Process of Producing Colloidal Sols or Gels.

    I, THEODOR SVEDBERG, of Upsala, in the Kingdom of Sweden, Doctor of Philosophy, Fellow of the University of Upsala, do hereby declare the nature of this invention and in what manner the same is to be performed, to be particularly described and ascertained in and by the following statement:—

    This invention relates to a process of producing colloidal sols or gels.

    Some methods of producing colloidal sols or gels from organic substances are before known. Some of the said processes, for instance those described in the British Patents No. 25,735 of 1906 and No. 14,681 of 1905, are based on the reaction of large quantities of alkali on the substances to be converted into a. colloidal state, whereby on account of the mere chemical action of the strong alkali, the substances which are finally brought into the colloidal solution cannot be said to be chemically identical with the substances originally treated.

    A process has also been suggested for producing colloidal solution in which a crystalloidal solution of the substance to be treated is gradually added and thoroughly mixed with a boiling mixture of soap, starch and water so that the solvent volatilizes. In this process starch may be replaced by cereals or other colloids and soap may be replaced by aqueous solutions of alkalies, alkali earths, borax and fats, resins, varnishes, oils, waxes, balsams, paraffins, or saponine solutions and the like.

    All the processes hereinbefore referred to are thus based on the employment, besides the substance to be dissolved, the solvent of the crystalloidal solution, and the dispersion means, of an auxiliary means, such as alkali, soap, or a colloid, for instance starch.

    On the other hand, it is also before known that dilute liquid sols may be obtained from certain substances, such as mastic and some other resins, by dripping the ethyl-alcoholic solutions of the said substances into water. By such a procedure, it is, however, only in few cases possible to obtain colloids and even in such cases only in an imperfect and unstable form.

    The object of the invention is to provide a general method of producing liquid or solid colloidal sols or gels.
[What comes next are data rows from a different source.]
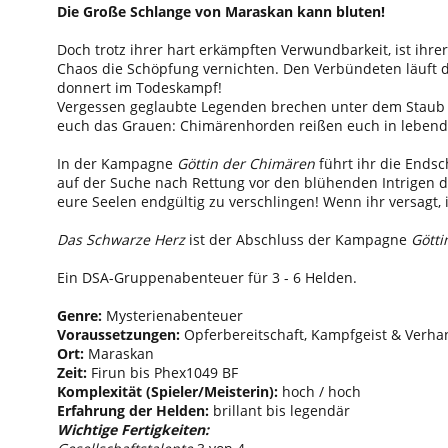
Die Große Schlange von Maraskan kann bluten!
Doch trotz ihrer hart erkämpften Verwundbarkeit, ist ihre
Chaos die Schöpfung vernichten. Den Verbündeten läuft di
donnert im Todeskampf!
Vergessen geglaubte Legenden brechen unter dem Staub de
euch das Grauen: Chimärenhorden reißen euch in lebend
In der Kampagne
Göttin der Chimären
führt ihr die Ends
auf der Suche nach Rettung vor den blühenden Intrigen d
eure Seelen endgültig zu verschlingen! Wenn ihr versagt,
Das Schwarze Herz
ist der Abschluss der Kampagne
Götti
Ein DSA-Gruppenabenteuer für 3 - 6 Helden.
Genre:
Mysterienabenteuer
Voraussetzungen:
Opferbereitschaft, Kampfgeist & Verha
Ort:
Maraskan
Zeit:
Firun bis Phex1049 BF
Komplexität (Spieler/Meisterin):
hoch / hoch
Erfahrung der Helden:
brillant bis legendär
Wichtige Fertigkeiten:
    The invention consists, chiefly, in heating a crystalloidal solution of the substance to be converted into the colloidal state, bringing the heated solution into a likewise heated quantity of a dispersion means (external phase), removing the solvent in any suitable manner, for instance by boiling, and reducing the obtained sol by evaporation to the concentration required. If desired, a protecting colloid may thereupon be added, according to known principles, or the liquid sol may be converted by evaporation of the imbibition liquid, into a dry sol, or, by adding an electrolyte, into a gel. It is to be noted that the substances to be brought into a colloidal state all the time maintain their molecular structure.
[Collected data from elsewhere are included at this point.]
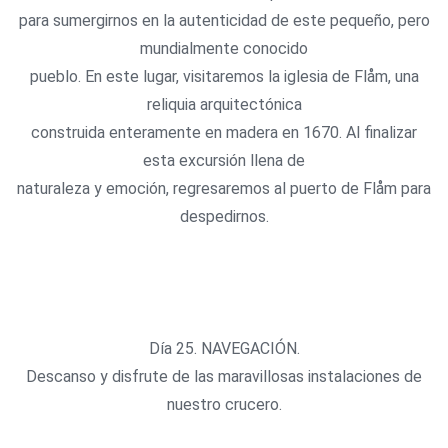
para sumergirnos en la autenticidad de este pequeño, pero
mundialmente conocido
pueblo. En este lugar, visitaremos la iglesia de Flåm, una
reliquia arquitectónica
construida enteramente en madera en 1670. Al finalizar
esta excursión llena de
naturaleza y emoción, regresaremos al puerto de Flåm para
despedirnos.
Día 25. NAVEGACIÓN.
Descanso y disfrute de las maravillosas instalaciones de
nuestro crucero.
    The solvent may consist of any suitable matter in which the substance to be converted into a colloidal state is soluble as a crystalloid and which is, moreover, wholly or partially mixable with the dispersion means (external phase). As a. dispersion means a simple liquid or a mixture of simple liquids not previously containing any colloids may be used in which the substance to be converted into a colloidal state is insoluble as a crystalloid. Thus, for instance, if wax is the substance to be converted into a colloidal state, and water is the dispersion means, I may use ethyl alcohol as a. solvent. If caoutchouc is the substance to be converted into a colloidal state and ethyl alcohol is the dispersion means, the solvent may be, for instance, benzol.

    The process may be carried out in the following manner:

    The substance to be converted into the colloidal state is dissolved as a crystalloid in a suitable solvent, which may consist of a single chemical compound or of a mixture of such compounds (two or more), whereupon the solution is heated to a temperature dependent in each case on the physical-chemical properties (such as melting points, boiling points etc.) of the said substance as well as on those of the solvent and the dispersion means employed. The dispersion means by which the disperse phase (internal phase) is to be permanently or temporarily obtained, is heated to a suitable temperature dependent on the factors herein before set forth. The crystalloidal solution is thereupon brought into the dispersion means. This operation should in some cases, for instance when colloids of a small size of the particles are desired, be carried out so slowly that the quantity of the solvent brought into the dispersion means may be kept, for instance by continued or periodical boiling or evaporation, below such a limit that the mixed liquid obtained is not able in a considerable degree to dissolve as a crystalloid in the disperse phase (internal phase). The solvent is finally removed from the liquid sol obtained so that the latter obtains the purity which in each case is considered necessary whereupon the sol is reduced by evaporation to a suitable concentration.

    Thus, if a colloidal solution of wax in water is desired, a more or less saturated alcoholic solution of the said substance is first produced in usual manner, said solution being kept as near the boiling point of the alcohol as possible, whereupon the alcoholic solution is gradually added to the water, which is, preferably, kept boiling, In adding the alcoholic solution to the boiling water it is to be observed that the percentage of alcohol in the water is always kept below a certain limit. When the water solution has obtained the desired wax concentration, the supply of alcohol is shut off, whereas the boiling is continued until the solution is quite free from alcohol, even a very small quantity of alcohol acting to diminish the durability of this colloidal solution.

    By adding an electrolyte the colloidal sols obtained by this process may be converted into the corresponding gels. In some cases it is desirable to increase the stability of the sols obtained which is performed by adding protecting colloids. If such an addition, for instance of gum, has been made and the liquid sol has been reduced to dryness by evaporation, a solid sol is obtained which may again be dissolved in usual manner in a suitable dispersion means.

    Having now particularly described and ascertained the nature of my said invention and in what manner the same is to be performed, I declare that what I claim is:—

    The process of producing liquid or solid colloidal sols or gels, while maintaining the molecular structure of the substances to be converted into colloidal state, characterised in that a crystalloidal solution of the substance to be converted into the colloidal state is heated and then brought in its heated condition into a heated dispersion means which does not previously contain any colloid, the solvent being thereupon removed in known manner, for instance by boiling, and the sol obtained reduced by evaporation to the concentration required.

        Dated the 18th day of May, 1909.
285, High Holborn, London, W.C., and at
Liverpool and Bradford,
Patent Agents for the Applicant.

Redhill: Printed for His Majesty’s Stationery Office, by Love & Malcomson, Ltd. — 1910

Similar patents were also filed on the same day 1 June 1909, in
Switzerland (No.49141) Verfahren zur Überführung von Körpern in den kolloiden Zustand
Austria (No.45193) Verfahren zur Herstellung von kolloidalen Lösungen.
Denmark (No.12767) Fremgangsmaade til Fremstilling af kolloidale Soler eller Geler.